Primary Use: This model is intended for use in processing and correcting Italian text that has been digitized using OCR technology. It is particularly useful for texts scanned at low quality, where the OCR's error rate is noticeably high.
Users: It is designed for developers, researchers, and archivists working with Italian historical documents, books, and any digitized material where OCR errors are prevalent.

Limitations

While the model corrects approximately 93% of OCR errors, there may be certain types of errors or specific contexts where its performance could be lower.
The model is specifically trained on Italian text and may not perform well on texts in other languages or texts that include significant amounts of non-Italian languages.

How to Use

import torch
from transformers import AutoTokenizer, AutoModelForSeq2SeqLM
device = "cuda" if torch.cuda.is_available() else "cpu"
MODEL_NAME = "DeepMount00/OCR_corrector"

model = AutoModelForSeq2SeqLM.from_pretrained(MODEL_NAME).eval()
tokenizer = AutoTokenizer.from_pretrained(MODEL_NAME)
model.to(device)
my_text = "In un'epca lontnaa, un re goernava le sue tere con saggez2a e giustiia. Sotot il suo regno, il rgeno prosperava e la getne era flice.
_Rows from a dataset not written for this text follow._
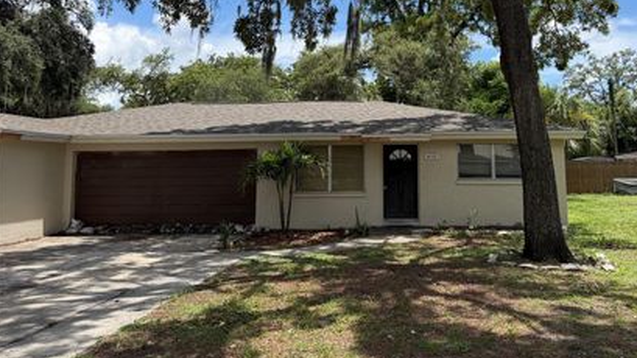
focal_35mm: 32
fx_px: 540
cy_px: 111
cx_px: 385
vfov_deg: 36.2
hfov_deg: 60.5
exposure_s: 1/3953
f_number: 1.78
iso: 100
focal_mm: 6.76
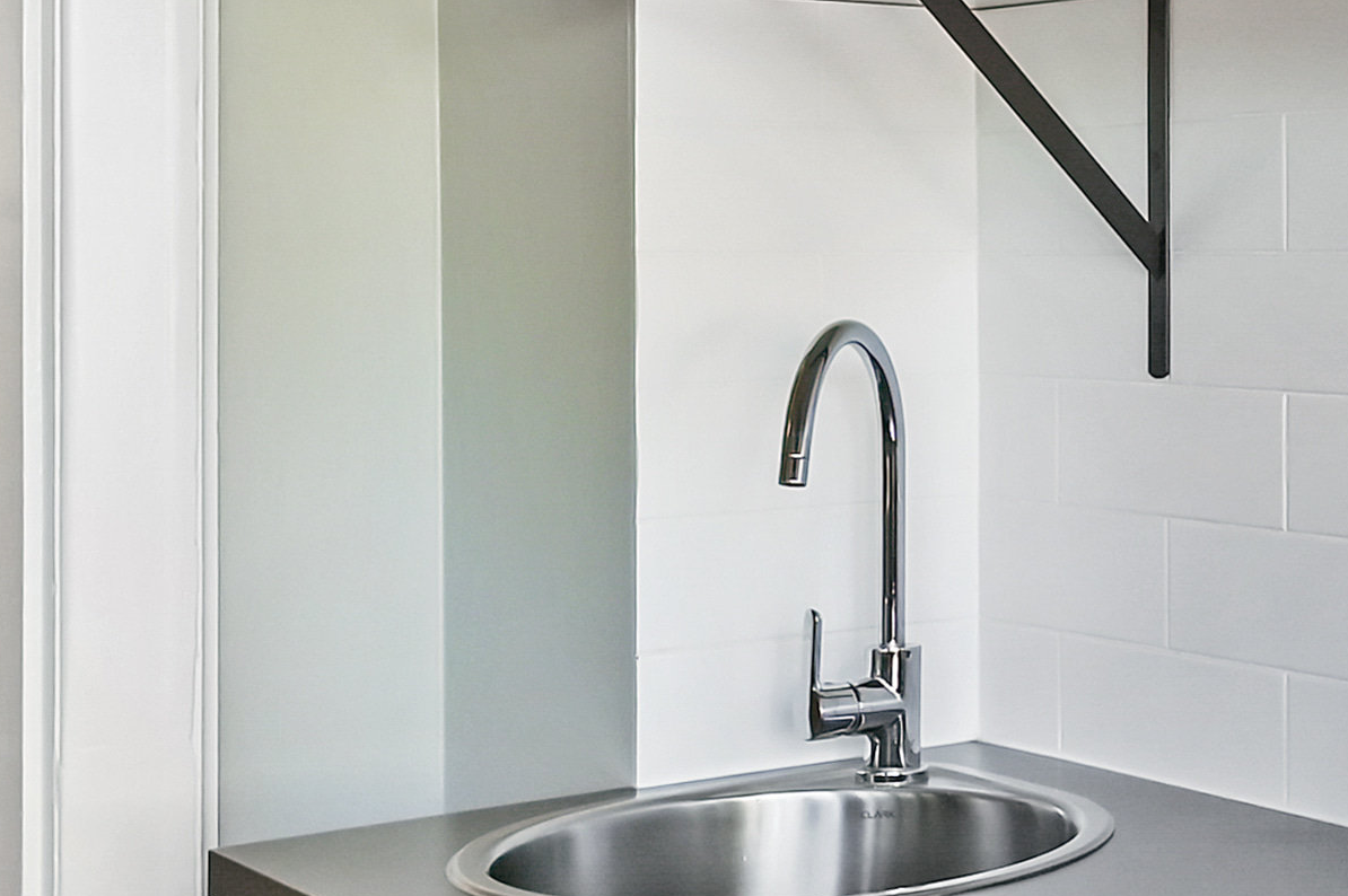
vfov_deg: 19.1
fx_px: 2656
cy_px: 275
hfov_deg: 25.4
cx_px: 1640
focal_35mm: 71
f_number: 8
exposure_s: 1/50
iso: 400
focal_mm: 14
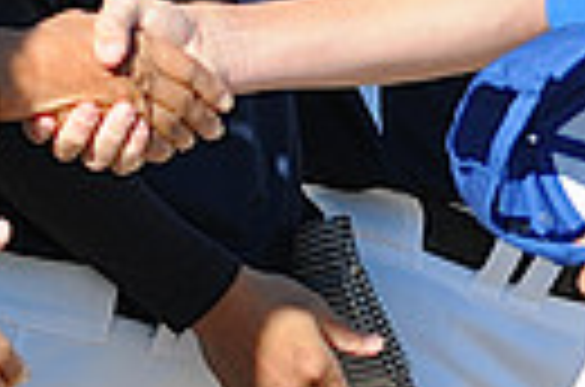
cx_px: 4
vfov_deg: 0.7
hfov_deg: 1.0
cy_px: -227
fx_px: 32631
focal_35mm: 2013
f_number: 4
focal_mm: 300
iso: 200
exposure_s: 1/1000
Ma un gionro, un drgoa feroce attcò il regno, semniando ditruzione e paurra tra i suoi abtanti."
inputs = tokenizer(my_text, return_tensors="pt").to(device)
outputs = model.generate(input_ids=inputs['input_ids'],
               attention_mask=inputs['attention_mask'],
               num_beams=2, max_length=1050, top_k=10)
clean_text = tokenizer.decode(outputs[0], skip_special_tokens=True)
print(clean_text)